On the FreeBSD host (OSA)

sysrc colibri_bridge_enable=YES
sysrc colibri_bridge_listen_addr=<osa-tailnet-ip>   # this host's tailnet address
service colibri_bridge start
sockstat -4 -l | grep 9190                           # confirm socat is listening

From a second host (e.g. domedog) over Tailscale — the remote path is raw TCP (the colibri_poll.py script speaks the local Unix socket; over the wire, send newline-delimited JSON with nc):

printf '%s\n' '{"cmd":"status"}'     | nc -w2 <osa-tailnet-ip> 9190
printf '%s\n' '{"cmd":"list-tasks"}' | nc -w2 <osa-tailnet-ip> 9190

Cross-host coordination — the real proof (Gap 7)

  1. Register a remote agent (array-form caps — object form scores zero in pick_agent): {"cmd":"register-agent","name":"domedog","capabilities":["linux"]}
  2. Submit an intake task requiring that capability: {"cmd":"intake-task","title":"...","capabilities":["linux"]}
  3. Confirm the scheduler routed it: {"cmd":"list-tasks","status":"claimed"} → the task's agent_id is the remote agent.
  4. From the remote side, transition-task it to done and verify.

Acceptance: a task created on OSA is claimed and driven to done by an agent on a different host, entirely over the Tailscale bridge — the same routing the scheduler_routes_intake_tasks_by_capability test proves on a single host.

Security: bind to the tailnet interface only and scope the pf rule to tailscale0. Use placeholder tailnet addresses in any committed notes — never paste real 100.x IPs into git. (The shipped colibri_bridge.in currently hardcodes a real default listen_addr; that should be scrubbed to a placeholder or required-via-rc.conf separately.)


Summary

Phase What Files Linux?

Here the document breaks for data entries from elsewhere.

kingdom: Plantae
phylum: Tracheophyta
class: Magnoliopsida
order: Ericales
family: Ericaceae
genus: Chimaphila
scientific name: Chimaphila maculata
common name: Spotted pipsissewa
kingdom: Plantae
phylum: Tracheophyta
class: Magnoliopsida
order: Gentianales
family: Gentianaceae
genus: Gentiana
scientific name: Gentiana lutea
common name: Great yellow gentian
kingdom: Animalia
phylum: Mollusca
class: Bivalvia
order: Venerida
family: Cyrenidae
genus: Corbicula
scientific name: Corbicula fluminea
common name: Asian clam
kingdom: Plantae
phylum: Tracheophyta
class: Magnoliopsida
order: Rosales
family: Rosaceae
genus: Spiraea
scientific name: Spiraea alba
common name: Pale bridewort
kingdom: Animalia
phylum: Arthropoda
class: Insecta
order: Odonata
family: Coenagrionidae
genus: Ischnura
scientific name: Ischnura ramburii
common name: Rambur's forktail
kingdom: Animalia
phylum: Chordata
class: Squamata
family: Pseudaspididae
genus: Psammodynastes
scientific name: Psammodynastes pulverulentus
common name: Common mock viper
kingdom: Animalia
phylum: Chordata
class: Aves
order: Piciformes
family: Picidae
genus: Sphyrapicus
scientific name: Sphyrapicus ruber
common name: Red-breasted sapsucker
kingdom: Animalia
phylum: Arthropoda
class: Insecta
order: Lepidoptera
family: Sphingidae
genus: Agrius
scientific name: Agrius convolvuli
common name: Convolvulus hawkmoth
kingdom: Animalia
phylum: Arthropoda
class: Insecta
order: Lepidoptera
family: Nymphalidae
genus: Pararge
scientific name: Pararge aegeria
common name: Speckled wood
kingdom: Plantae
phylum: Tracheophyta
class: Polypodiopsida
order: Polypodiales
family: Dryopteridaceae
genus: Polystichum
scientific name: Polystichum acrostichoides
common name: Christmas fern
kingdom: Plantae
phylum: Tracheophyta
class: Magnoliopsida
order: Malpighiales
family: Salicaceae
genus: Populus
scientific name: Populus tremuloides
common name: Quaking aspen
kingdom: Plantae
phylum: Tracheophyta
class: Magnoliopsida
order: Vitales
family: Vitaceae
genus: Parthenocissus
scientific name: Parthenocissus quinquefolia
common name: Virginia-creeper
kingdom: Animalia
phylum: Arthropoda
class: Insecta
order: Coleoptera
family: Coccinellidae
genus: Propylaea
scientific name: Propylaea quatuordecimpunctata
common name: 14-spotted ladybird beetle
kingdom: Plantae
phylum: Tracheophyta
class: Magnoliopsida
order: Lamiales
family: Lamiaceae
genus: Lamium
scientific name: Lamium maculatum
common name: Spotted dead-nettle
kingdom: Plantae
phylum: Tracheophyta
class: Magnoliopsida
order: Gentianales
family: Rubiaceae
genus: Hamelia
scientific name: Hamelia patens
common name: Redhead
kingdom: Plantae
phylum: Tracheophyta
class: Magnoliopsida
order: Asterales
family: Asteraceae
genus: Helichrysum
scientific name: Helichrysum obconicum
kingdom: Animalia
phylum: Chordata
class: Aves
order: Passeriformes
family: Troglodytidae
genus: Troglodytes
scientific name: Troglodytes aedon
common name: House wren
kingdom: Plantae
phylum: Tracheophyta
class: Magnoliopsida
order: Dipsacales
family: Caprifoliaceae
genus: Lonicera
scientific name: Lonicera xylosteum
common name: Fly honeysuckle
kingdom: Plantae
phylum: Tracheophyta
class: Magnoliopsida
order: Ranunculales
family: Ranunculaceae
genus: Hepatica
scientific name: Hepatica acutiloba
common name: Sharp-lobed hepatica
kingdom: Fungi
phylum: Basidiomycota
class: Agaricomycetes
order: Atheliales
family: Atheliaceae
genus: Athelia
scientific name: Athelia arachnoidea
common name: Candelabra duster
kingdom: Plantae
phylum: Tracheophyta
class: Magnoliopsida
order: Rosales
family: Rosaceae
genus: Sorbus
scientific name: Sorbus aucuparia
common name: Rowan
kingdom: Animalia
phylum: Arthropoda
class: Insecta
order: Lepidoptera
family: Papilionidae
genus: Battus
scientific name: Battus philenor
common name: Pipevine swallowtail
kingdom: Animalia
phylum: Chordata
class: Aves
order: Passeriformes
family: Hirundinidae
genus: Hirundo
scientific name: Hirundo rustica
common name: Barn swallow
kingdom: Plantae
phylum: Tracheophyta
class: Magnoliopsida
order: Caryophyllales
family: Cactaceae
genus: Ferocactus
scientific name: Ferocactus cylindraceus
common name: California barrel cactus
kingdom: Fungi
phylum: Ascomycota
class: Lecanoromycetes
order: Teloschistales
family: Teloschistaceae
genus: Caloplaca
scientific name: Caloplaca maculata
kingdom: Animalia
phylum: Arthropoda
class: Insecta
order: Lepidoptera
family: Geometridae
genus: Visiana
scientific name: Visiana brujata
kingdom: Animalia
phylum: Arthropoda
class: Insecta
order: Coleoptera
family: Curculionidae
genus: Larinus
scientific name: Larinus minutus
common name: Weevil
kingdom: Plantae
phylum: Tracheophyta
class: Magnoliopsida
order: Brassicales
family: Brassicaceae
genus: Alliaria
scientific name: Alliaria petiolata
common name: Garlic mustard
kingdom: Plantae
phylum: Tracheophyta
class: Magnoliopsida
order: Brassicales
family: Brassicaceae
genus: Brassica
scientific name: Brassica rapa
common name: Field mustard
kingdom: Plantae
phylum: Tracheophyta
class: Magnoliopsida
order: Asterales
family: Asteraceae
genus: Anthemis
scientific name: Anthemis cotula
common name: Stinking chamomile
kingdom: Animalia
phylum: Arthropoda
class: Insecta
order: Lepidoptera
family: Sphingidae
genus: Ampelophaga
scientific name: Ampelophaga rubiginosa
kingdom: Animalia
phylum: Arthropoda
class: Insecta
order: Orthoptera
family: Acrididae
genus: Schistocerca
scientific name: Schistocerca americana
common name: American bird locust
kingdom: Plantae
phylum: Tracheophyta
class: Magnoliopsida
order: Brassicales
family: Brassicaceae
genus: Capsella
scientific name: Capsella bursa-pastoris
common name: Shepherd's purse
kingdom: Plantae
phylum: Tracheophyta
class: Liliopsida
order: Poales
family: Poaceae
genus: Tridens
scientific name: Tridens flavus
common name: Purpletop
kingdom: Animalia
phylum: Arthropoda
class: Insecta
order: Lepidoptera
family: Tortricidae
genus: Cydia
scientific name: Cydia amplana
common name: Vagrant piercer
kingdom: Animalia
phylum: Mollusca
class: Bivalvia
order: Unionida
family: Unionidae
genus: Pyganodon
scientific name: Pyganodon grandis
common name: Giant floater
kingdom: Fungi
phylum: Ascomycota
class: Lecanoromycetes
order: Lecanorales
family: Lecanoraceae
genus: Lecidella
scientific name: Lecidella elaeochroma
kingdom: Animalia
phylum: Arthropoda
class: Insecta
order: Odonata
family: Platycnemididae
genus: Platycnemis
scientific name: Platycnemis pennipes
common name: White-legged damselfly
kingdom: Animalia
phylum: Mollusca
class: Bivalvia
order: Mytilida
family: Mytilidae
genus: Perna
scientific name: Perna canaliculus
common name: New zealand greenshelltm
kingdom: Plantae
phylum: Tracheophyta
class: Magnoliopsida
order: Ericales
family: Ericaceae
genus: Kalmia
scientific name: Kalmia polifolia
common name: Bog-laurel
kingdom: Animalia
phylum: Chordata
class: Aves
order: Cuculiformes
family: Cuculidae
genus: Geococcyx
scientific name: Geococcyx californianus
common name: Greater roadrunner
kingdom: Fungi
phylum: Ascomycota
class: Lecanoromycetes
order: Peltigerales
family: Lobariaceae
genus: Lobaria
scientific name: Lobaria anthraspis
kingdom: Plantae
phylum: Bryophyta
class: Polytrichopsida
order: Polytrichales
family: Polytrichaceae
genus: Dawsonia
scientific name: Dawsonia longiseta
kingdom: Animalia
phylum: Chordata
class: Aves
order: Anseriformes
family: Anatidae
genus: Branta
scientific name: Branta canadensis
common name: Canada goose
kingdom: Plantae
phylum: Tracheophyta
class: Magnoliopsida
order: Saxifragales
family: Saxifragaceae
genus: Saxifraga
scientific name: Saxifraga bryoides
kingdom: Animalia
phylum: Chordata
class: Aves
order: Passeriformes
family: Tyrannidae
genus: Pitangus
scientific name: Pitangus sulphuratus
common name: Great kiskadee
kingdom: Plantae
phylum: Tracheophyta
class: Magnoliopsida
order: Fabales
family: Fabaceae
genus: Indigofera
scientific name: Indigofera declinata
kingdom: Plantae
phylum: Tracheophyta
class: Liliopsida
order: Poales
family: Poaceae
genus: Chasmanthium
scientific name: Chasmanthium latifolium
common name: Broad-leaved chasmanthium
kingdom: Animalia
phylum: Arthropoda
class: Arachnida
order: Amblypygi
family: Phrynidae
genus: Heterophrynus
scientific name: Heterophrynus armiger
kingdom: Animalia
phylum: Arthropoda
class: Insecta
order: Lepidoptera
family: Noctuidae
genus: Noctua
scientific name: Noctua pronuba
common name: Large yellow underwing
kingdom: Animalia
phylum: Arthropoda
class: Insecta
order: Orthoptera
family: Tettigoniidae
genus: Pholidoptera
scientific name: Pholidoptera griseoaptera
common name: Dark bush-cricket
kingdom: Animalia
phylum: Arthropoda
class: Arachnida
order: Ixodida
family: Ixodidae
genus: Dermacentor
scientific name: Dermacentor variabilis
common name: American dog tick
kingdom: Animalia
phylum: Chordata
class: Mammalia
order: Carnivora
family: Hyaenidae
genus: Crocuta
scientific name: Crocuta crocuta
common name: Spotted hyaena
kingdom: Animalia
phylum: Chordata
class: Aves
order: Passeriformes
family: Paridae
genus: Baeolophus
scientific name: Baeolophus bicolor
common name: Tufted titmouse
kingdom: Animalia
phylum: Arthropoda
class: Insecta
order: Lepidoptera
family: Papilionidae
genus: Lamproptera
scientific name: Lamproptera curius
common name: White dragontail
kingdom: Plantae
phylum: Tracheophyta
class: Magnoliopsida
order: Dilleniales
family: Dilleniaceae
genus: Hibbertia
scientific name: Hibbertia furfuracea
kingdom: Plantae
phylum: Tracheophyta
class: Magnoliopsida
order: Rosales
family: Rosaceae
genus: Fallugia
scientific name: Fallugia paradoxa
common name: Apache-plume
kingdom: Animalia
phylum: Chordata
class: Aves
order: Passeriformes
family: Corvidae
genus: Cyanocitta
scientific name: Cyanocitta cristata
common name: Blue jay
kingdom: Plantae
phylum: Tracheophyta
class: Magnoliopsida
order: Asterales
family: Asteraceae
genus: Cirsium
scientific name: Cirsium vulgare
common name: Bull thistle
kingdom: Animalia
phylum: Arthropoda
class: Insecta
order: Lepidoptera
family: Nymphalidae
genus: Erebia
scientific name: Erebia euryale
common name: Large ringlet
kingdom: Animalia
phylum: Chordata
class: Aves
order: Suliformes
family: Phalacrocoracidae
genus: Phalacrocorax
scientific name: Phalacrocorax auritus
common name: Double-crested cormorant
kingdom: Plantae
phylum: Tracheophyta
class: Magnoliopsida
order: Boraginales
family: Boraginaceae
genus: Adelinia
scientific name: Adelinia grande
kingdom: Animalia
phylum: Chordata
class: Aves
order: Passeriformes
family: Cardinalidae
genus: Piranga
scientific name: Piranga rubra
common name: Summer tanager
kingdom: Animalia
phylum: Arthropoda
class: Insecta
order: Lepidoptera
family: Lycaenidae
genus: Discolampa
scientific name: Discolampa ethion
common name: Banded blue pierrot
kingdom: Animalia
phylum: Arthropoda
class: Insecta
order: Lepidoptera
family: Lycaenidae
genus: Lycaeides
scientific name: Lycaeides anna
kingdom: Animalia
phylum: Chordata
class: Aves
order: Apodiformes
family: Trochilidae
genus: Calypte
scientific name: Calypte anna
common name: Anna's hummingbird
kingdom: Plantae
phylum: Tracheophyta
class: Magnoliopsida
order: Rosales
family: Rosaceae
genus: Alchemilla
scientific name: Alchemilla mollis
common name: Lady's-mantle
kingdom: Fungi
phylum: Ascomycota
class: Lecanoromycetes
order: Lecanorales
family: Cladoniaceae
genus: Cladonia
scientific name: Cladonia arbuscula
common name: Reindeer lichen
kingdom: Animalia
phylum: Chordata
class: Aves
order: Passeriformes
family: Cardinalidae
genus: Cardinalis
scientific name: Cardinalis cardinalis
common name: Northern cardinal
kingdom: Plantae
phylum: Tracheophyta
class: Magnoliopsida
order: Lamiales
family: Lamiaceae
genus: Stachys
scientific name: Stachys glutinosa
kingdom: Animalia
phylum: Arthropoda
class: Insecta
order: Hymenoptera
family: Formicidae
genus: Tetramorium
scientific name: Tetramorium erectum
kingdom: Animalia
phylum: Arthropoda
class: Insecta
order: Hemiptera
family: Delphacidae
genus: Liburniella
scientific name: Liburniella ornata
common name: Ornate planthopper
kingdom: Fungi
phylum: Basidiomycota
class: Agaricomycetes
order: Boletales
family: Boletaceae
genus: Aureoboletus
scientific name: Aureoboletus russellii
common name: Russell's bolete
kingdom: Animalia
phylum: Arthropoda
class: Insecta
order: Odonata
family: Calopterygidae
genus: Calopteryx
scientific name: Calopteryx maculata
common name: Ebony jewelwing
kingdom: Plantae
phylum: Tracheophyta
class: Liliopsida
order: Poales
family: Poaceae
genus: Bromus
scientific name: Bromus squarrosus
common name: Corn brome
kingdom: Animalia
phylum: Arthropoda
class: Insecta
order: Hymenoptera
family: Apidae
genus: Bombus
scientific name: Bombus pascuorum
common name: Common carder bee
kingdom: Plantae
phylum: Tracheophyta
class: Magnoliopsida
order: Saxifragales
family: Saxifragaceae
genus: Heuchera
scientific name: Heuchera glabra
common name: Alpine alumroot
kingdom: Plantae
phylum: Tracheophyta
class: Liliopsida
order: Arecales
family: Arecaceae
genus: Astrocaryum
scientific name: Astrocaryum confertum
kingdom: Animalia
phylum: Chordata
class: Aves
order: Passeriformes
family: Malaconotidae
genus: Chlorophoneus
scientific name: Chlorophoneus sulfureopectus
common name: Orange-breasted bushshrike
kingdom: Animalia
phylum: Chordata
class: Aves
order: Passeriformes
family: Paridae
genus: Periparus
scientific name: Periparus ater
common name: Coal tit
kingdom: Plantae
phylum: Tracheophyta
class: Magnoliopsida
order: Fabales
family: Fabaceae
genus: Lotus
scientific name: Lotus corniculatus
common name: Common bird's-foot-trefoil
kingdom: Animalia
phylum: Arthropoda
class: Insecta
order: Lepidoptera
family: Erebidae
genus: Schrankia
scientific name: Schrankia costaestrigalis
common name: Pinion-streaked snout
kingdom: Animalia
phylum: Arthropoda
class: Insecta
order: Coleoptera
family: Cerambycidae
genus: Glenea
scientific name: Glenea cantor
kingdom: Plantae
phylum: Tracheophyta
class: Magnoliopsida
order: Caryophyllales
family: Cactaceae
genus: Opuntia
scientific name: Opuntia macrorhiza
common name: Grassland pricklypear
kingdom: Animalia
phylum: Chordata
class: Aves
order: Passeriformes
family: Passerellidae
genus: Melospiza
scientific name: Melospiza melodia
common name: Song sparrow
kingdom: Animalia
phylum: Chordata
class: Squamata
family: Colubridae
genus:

Status
1a pick_agent unit tests (tie-break, multi-cap, active) scheduler.rs tests Yes Complete (PR #138)
1b Multi-agent board integration test (capability routing) tests/multi_agent_board.rs Yes Complete (PR #186)
1c Same-capability multi-task test (contention) tests/multi_agent_board.rs Yes Complete (PR #186)
2a Merge feat/cli-register-agent colibri.rs + lib.rs Yes Complete (PR #107)
2b Add claim-task + transition-task + set-cost-mode CLI colibri.rs + lib.rs Yes Complete (PR #138)
2c CLI parse tests colibri.rs tests Yes Complete (PR #138)
3 Agent presence schema schema.rs + lib.rs + socket.rs Yes Deferred
4 Polling workflow test tests/ Yes Deferred
5 TCP bridge validation FreeBSD host No FreeBSD lane

Phases 1 + 2 complete. Next scope: Phase 3 (agent presence schema) or Phase 5 (FreeBSD bridge validation).